Estaba a centrímetros de besar a la parca cuando, de pronto, una bocanada de energía la barrió muy lejos de allí, a una cama de hospital. Sam, a su lado, lloraba sin disimularlo

Andaba por el campo, codo con codo con el viejo Bobby y agarrados a una escopeta. La figura de su maltrecho hermano cojeaba hacia ellos.
Antes de poder hacer nada, una sombra surgió desde atrás y le asestó una puñalada en la espalda. Alex soltó el arma y escuchó su propia voz muy lejana. Abrazó a su hermano antes de que se desmoronase.

Unos ojos amarillos que la miraban con fiereza, con la mezquindad de los que conocen muchas almas. Se estiró para agarrar el arma y, cuando sintió el Colt con la punta de los dedos, suspiró.
—Eh... —llamó al demonio
Estiró el brazo y apretó el gatillo.

Pero esa vez no eran unos ojos amarillos los que la acorralaban: eran azules y plateados y brillaban como mil soles. Alex comenzó a sentir un quemazón en el brazo izquierdo, como si estuviesen montando una hoguera sobre su hombro. El dolor se extendió por todo su cuerpo como una corriente eléctrica y se vio envuelta en una manta hecha, literalmente, de pura luz.

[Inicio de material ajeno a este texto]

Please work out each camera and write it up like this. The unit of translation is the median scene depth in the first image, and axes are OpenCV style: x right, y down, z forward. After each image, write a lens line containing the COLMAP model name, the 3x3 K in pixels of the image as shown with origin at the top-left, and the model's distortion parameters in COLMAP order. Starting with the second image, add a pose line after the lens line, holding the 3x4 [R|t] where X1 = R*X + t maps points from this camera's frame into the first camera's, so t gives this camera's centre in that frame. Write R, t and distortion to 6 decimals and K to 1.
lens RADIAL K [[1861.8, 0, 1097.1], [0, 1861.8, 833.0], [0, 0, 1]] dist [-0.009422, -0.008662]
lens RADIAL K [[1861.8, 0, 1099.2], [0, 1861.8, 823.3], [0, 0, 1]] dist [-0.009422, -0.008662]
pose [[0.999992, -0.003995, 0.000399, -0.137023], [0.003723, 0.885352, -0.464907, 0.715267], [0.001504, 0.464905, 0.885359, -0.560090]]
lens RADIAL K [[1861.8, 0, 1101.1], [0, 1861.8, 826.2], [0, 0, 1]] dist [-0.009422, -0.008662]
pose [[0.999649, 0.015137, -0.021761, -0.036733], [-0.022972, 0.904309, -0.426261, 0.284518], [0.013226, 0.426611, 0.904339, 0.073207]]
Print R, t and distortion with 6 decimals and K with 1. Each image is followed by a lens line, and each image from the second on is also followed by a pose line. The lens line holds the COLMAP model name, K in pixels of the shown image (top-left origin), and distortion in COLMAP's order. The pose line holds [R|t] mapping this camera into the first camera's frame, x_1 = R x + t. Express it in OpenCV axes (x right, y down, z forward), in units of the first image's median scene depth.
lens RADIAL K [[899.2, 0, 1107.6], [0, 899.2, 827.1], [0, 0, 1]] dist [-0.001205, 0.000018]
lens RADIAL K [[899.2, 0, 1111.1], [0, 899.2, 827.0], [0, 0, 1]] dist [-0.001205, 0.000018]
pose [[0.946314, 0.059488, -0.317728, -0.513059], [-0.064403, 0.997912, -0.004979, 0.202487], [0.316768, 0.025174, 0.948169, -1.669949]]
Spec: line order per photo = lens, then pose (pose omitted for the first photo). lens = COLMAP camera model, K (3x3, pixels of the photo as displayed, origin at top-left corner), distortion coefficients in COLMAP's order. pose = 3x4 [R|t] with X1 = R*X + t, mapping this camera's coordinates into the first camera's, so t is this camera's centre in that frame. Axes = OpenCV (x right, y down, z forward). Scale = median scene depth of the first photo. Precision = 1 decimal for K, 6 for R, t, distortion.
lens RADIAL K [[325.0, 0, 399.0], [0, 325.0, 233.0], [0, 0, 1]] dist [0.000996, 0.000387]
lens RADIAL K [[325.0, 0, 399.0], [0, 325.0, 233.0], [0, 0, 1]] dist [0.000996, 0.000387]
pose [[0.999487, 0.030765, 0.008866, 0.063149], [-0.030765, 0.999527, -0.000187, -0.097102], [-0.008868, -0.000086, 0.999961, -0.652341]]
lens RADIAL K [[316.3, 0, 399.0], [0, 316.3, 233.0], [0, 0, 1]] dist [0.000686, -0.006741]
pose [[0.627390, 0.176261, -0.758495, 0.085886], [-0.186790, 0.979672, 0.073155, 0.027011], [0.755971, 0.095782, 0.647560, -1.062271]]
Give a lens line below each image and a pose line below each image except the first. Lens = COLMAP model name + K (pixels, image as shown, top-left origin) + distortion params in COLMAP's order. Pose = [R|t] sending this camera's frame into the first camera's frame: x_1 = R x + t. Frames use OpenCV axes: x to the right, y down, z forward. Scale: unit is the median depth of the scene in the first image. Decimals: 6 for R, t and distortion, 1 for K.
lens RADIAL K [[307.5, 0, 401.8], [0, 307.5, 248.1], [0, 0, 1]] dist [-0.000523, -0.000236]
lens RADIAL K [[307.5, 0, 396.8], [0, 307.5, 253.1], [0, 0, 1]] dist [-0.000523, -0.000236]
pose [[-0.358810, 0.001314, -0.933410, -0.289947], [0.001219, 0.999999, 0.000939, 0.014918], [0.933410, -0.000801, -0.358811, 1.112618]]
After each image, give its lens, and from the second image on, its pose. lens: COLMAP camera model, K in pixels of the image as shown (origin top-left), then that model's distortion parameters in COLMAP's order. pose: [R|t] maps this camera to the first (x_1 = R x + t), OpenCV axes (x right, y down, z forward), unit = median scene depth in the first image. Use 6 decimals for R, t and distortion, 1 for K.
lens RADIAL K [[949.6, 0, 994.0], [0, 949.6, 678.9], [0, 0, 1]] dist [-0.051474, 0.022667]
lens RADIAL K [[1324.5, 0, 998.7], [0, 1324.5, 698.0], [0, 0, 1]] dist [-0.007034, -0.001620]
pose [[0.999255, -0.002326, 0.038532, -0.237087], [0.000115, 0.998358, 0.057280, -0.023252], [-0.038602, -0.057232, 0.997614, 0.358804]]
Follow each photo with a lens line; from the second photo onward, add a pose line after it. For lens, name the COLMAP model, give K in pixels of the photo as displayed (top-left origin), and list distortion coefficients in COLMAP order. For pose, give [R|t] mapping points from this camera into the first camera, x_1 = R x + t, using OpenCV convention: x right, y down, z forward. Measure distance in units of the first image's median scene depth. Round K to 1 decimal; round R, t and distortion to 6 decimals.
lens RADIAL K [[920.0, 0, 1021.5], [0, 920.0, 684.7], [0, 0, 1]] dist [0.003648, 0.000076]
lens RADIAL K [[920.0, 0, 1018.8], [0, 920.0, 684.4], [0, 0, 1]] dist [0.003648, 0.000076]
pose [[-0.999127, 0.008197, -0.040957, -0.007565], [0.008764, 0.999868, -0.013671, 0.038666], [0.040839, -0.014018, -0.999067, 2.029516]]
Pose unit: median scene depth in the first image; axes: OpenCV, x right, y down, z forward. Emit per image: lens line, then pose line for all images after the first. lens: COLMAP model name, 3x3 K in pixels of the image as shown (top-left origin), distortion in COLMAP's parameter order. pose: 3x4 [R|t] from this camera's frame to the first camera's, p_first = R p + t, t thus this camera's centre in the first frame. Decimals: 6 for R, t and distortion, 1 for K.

Tan rápido como llegó, la sensación de volar desapareció cuando abrió los ojos. La oscuridad la sorprendió. Agarrotada por el tiempo que había pasado en la misma posición, estiró los brazos pero fue a chocar contra unas astilladas paredes de madera. El corazón le dio un vuelco cuando comprendió dónde estaba metida.

Intentó gritar, pero no le salió más que un gruñido. Dejándose llevar por su propio instinto, asestó una patada contra la tapa del ataúd. La madera cedió al instante. La tierra cayó sobre ella.

Se colocó y comenzó a escavar con las uñas, manteniendo la respiración en unos polvorientos pulmones. Cavó a pesar de tener los brazos entumecidos, cavó a pesar de no sentir las piernas, cavó a pesar del embotamiento en el que tenía sumergida la cabeza. Cavó, cavó y cavó.

Cuando por fin encontró la luz del cielo en la superficie, sacó la cabeza de entre la tierra y tosió con ganas. Luego, sacó una mano y después la otra y se impulsó a sí misma para salir de la tumba.

Sin embargo, esta vez no había ningún padre preocupado ni ningún hermano temeroso para acogerla en sus brazos. Miró a su alrededor: sólo vio un campo desolado y la sombra de esos ojos azules y brillantes, que ya se habían ido.